Tuesday, November 28, 2006

This cOld House 5

We are really starting to move along now that my general contractor has freed up on his last job. He cut loose his uncle (a finish carpenter) to work on our place, and as we speak he is making the doors open and close with a fluidity not seen in decades in this place.

Dale the HVAC guy replaced two furnaces last week, and is heading up to the attic tomorrow to start work on installing our bad boy up there. We took out a 60% efficient 113K BTU unit and a 92% efficient 115K BTU unit and replaced them with two 96% efficient units, a 60K and a 40K. It has evened out the hot and cold rooms, and although we haven't installed the new upstairs unit, the house is essentially comfortable. Our gas bill should go down substantially. I am eager to get the attic unit up and running as once that is done, we can start storing stuff up there with no fear of having to haul stuff out of the way again.

Dale also ripped down the ducting in the garage that we need out of the way to replace our termite-shredded beam. When he got it down, even more damage was visible (if at all possible) and it looks like we'll be replacing some joists as well. (Yippee.) They guys will be building walls to hold up the main floor so they can replace the beam sometime this week with a nice solid laminated one.

I've met with a couple of window guys. The first guy confirmed our fears, while the second one allayed them. I have yet to see numbers out of the second guy but he says he can RESTORE the existing windows, (leaded sash, steel casement, new glazing, etc. plus custom storm windows that fit the existing notched frames that hold the summer screens,) for less than retrofitting new Pellas or Andersons. If so, it's a no brainer - it would fit our budget and our aesthetic sense.

____

List of tasks:
(1) Set down the part of the house renovation post between "I've met with" and "our aesthetic sense.", inclusive.
(2) Resume the house renovation post after its last sentence.

____

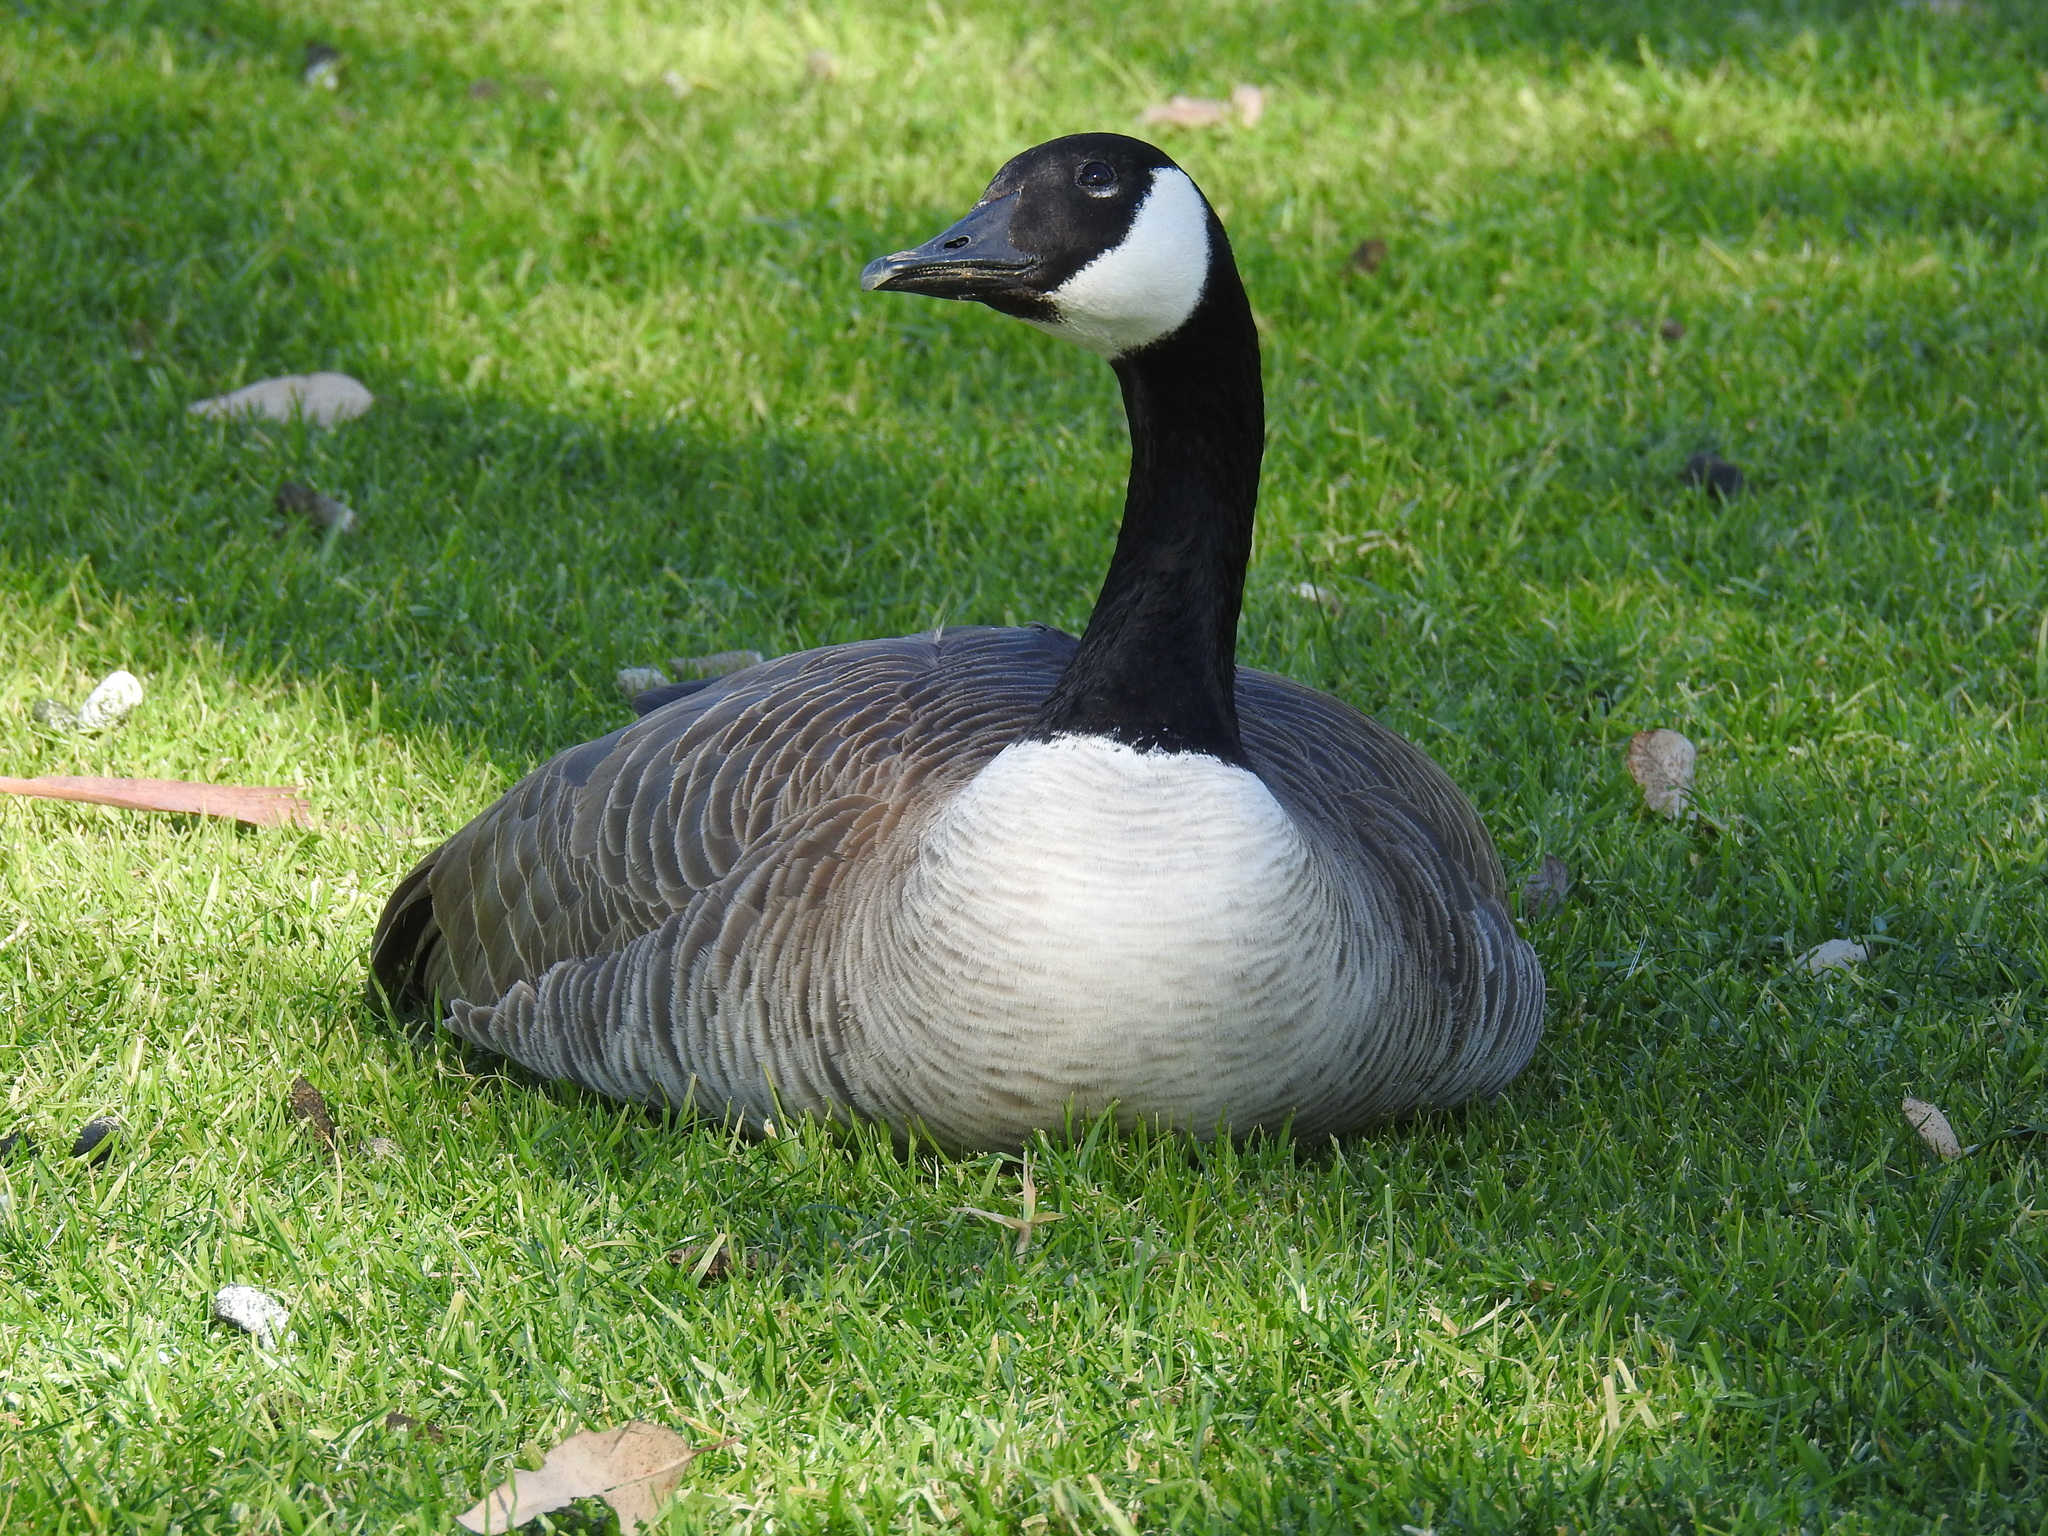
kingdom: Animalia
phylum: Chordata
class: Aves
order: Anseriformes
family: Anatidae
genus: Branta
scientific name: Branta canadensis
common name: Canada goose
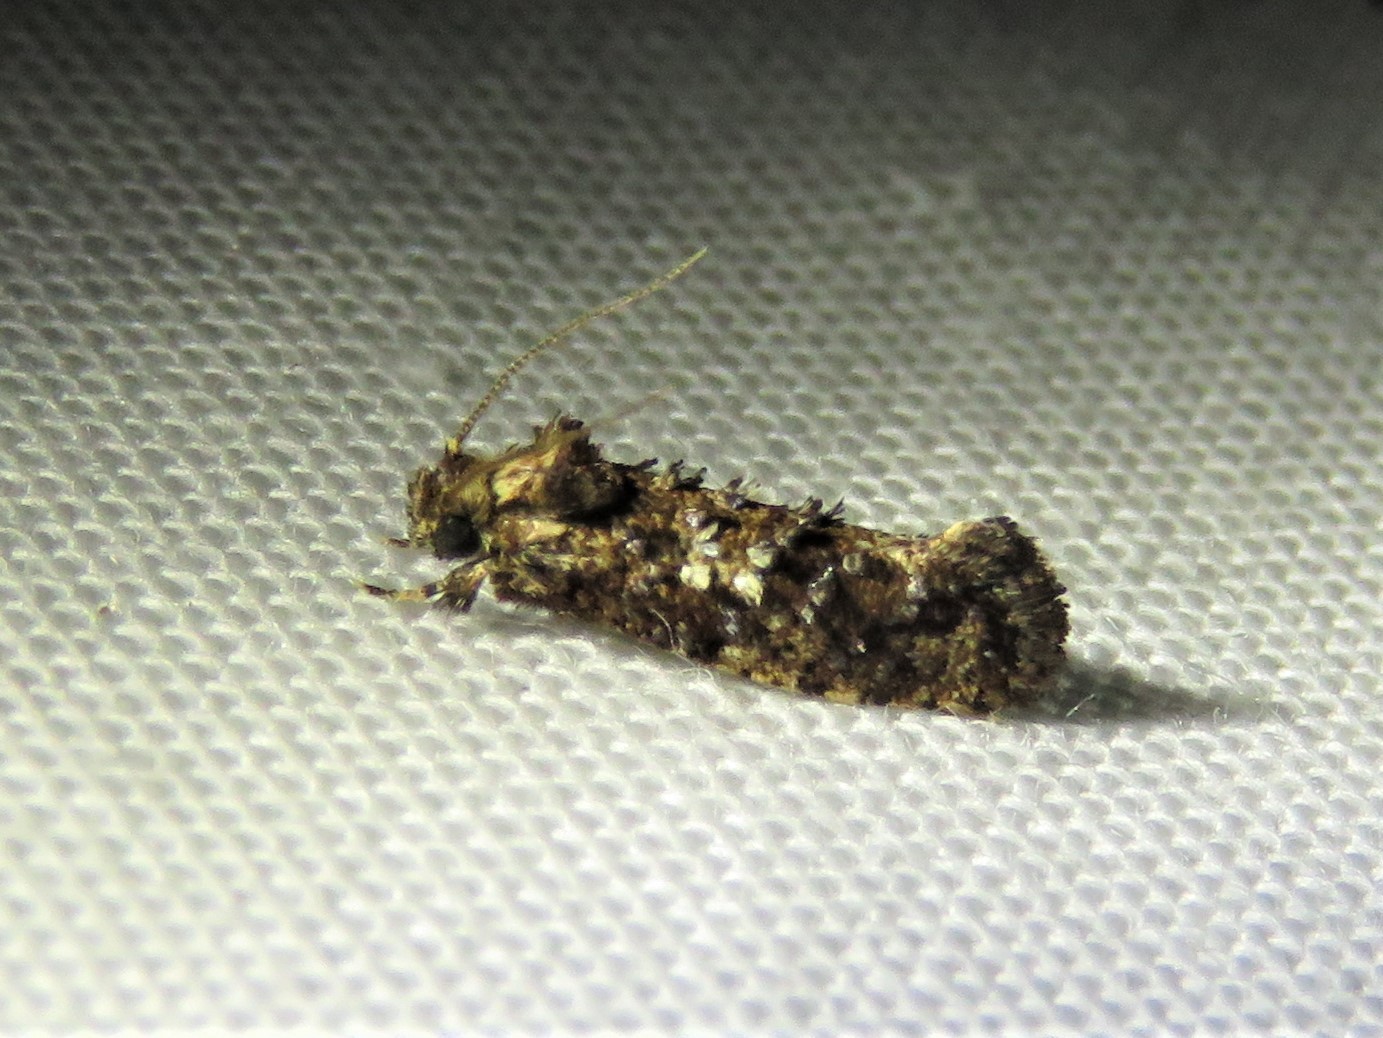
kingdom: Animalia
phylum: Arthropoda
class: Insecta
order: Lepidoptera
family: Tineidae
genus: Acrolophus
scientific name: Acrolophus cressoni
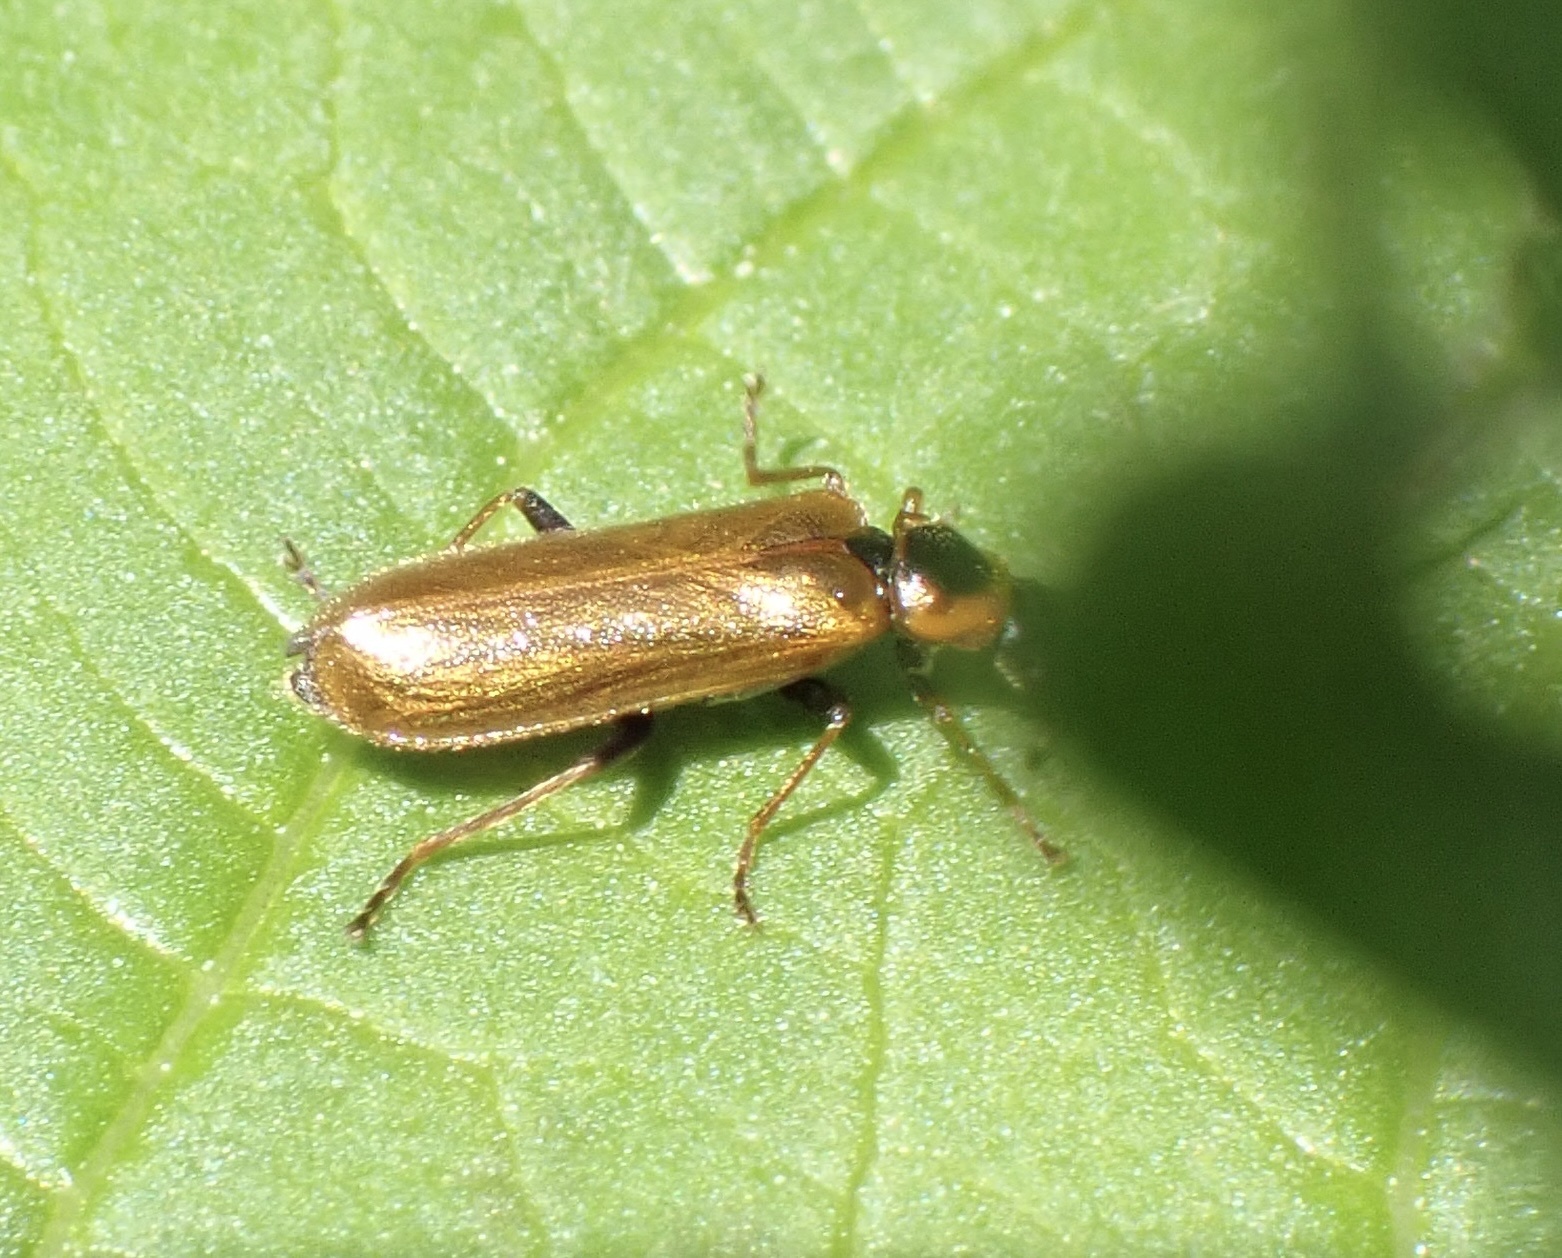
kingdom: Animalia
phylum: Arthropoda
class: Insecta
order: Coleoptera
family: Cantharidae
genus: Rhagonycha
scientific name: Rhagonycha nigriventris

____

Task-by-task outputs:
(1)
I've met with a couple of window guys. The first guy confirmed our fears, while the second one allayed them. I have yet to see numbers out of the second guy but he says he can RESTORE the existing windows, (leaded sash, steel casement, new glazing, etc. plus custom storm windows that fit the existing notched frames that hold the summer screens,) for less than retrofitting new Pellas or Andersons. If so, it's a no brainer - it would fit our budget and our aesthetic sense.

(2)
I also met with a tree guy. The gigantic, enormous, humongous, ancient, stately catalpa tree that dwarfs the house has a bit of a root rot problem and may have to come out. He's also given me an estimate for removing the two trees that we will lose when we build the garage. We have a guy who has a portable sawmill that can handle the smaller trees, so we may have the oak stock that Dan needs to re-work the living room floor currently growing in the front yard. Wouldn't that be cool?

Met with a painter this afternoon to get an evaluation of the problems. He reassured me they were minor and normal and probably mostly due to cheap paint and poor prep/application, as Dan and I had suspected. He said most of the stuff I showed him his guys could handle and so it's just a matter of me talking Dan into letting someone else to the painting and us working on other items.

Most of the outside wood is still in pretty bad shape, thanks to years of neglect and a band-aid approach to the decay. Our carpenter says he can get Dan started on what needs to be done and then Dan can work on it at his leisure next summer. It will be time consuming and tedious and will ultimately fix the problem in a much more permanent way instead of just addressing the symptoms of decay. I sense that buying scaffolding is in our future.

My family's visit was great. There was enough space and beds and bathrooms for all. The universal observation, however, was that it isn't a quiet house. The floors creak and groan in the night with midnight trips to the potty and with no carpeting to speak of, it echoes something fierce. It did not disturb me, so perhaps I've adjusted to the volume. Or perhaps I was just too tired to wake up.